(要件):
RTLシミュレーションに関する抜粋本文では、同じステートにとどまるものを除いて、いくつの遷移を確認するとしていますか。

(抜粋本文):
-----
それでは、前回作成したRTL記述で正しく動作するかどうかシミュレーションをやってみましょう。
たとえターゲットがFPGAであったとしても、この程度の規模のステートマシンであれば
少なくともRTLシミュレーションで全ての状態と全ての遷移条件についてはカバーしておきたいものです。
今回の場合は次の4つのステートを通過すること。
・ST_DoorClose
・ST_Opening
・ST_DoorOpen
・ST_Closing
そして、次の7つの遷移(同じステートにとどまるものも含めるとさらに+4)が行なわれることです。
・ST_DoorClose -> ST_Opening
・ST_Opening -> ST_DoorOpen
・ST_DoorOpen -> ST_Closing (閉ボタン)
・ST_DoorOpen -> ST_Closing (5秒経過)
・ST_Closing -> ST_DoorClose
・ST_Opening -> ST_Closing
・ST_Closing-> ST_Opening
以上の動作を確認するためのテストベンチを作成しました。
主要な部分を次に示します。
-----
保存項目:
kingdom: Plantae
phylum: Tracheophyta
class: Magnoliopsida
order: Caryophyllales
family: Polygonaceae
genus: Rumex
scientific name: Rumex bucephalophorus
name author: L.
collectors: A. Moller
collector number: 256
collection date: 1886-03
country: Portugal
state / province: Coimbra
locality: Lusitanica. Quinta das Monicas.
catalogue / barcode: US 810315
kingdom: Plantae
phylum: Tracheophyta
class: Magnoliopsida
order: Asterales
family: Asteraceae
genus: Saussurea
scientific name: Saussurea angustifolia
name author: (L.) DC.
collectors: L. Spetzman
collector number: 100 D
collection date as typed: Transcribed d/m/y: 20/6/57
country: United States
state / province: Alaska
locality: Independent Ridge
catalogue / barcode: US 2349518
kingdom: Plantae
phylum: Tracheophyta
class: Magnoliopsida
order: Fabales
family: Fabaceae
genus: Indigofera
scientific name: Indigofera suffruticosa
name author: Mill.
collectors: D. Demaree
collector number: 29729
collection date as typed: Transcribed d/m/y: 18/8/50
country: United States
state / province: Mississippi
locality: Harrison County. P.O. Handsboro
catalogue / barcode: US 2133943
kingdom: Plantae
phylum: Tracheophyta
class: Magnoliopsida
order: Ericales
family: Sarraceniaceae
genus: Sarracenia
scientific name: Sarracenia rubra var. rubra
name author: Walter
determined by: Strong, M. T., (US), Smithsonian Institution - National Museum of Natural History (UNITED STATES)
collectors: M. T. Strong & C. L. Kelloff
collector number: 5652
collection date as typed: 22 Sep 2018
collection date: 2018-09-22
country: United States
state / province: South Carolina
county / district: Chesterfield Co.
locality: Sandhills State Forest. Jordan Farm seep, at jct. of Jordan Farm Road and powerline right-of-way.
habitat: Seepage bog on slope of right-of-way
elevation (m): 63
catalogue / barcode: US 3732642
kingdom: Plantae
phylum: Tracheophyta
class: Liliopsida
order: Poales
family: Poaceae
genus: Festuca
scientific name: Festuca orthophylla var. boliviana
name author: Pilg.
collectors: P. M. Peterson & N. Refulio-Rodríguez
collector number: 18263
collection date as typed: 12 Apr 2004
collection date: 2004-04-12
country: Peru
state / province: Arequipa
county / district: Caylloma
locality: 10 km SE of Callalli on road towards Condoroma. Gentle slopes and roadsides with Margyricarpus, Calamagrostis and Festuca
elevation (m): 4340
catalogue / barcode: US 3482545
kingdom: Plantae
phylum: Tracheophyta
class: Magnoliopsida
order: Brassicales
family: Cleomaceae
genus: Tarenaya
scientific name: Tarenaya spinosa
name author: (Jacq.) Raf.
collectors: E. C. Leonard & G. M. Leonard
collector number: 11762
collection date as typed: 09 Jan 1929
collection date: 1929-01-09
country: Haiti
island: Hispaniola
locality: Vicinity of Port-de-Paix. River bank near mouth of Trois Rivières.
-----
(タスク結果):
7つです。